Its a bit long winded but you know how I am surviving this addiction at this point in time? I swallowed my “pride and ego” and asked my friends and family for help. I immersed myself in hobbies i liked and being the best dad i can be today. Yes, the urges remain and i fight them daily. I hate that I gained weight due to dropping booze and cigarettes but my lungs and liver thank me although my heart and pancreas might not. You can do this! You can enjoy life again! Get the help you know you want and need and things will get better. I thought i was indispensible in my job and thought the whole organization would suffer or collapse without my being at work for a month or two in order to seek help. Well, guess what?
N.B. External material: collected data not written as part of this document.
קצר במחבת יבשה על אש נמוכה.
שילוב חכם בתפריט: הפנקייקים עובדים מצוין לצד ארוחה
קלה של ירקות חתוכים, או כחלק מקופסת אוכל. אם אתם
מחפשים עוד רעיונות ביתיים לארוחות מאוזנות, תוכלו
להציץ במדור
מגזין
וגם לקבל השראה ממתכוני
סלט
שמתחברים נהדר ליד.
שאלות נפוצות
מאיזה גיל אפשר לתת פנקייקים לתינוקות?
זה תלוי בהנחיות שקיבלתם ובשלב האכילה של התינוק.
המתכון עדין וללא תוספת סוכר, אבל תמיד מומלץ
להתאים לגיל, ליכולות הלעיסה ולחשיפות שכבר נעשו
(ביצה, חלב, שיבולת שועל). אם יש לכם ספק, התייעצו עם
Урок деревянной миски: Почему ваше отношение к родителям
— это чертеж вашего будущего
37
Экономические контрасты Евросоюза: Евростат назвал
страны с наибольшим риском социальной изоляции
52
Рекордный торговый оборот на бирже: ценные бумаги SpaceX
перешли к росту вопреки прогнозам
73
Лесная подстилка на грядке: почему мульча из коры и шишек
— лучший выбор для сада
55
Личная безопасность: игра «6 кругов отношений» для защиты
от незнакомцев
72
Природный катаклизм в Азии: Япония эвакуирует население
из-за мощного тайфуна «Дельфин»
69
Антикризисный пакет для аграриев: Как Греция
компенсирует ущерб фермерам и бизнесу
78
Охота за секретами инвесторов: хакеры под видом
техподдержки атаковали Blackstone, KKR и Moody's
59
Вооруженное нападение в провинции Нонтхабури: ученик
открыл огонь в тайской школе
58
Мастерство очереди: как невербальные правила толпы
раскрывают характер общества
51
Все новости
The world kept right on turning and the organization is still going strong with or without my help. i know now that i am but one piece of the puzzle and that life will go on regardless of the decisions we make for ourselves. As for quitting cold turkey, i went to AA for a while but stopped although I desire to go again and I will. I pray to my God and it helps. It took me months after I stopped drinking to know that the new feelings i was experiencing was actually normalcy. You see, i spent 15 years drinking from Thirsty Thursday to Sunday, feeling ill on monday and Tuesday, having one decent Wednesday and then back again on the same cycle. I didn’t know what normal feeling was supposed to be. Yeah its still hard but I always recall those mornings after a hard nights drinking when I looked into the mirror and said ‘never again”. I don’t miss the puking, cold sweats, nervousness around people, anxiety about work, and the feeling of dread that accompanied my alcoholism. Do what will work for you and good luck. PS-thanks for letting me open up bit here, I feel better having done so.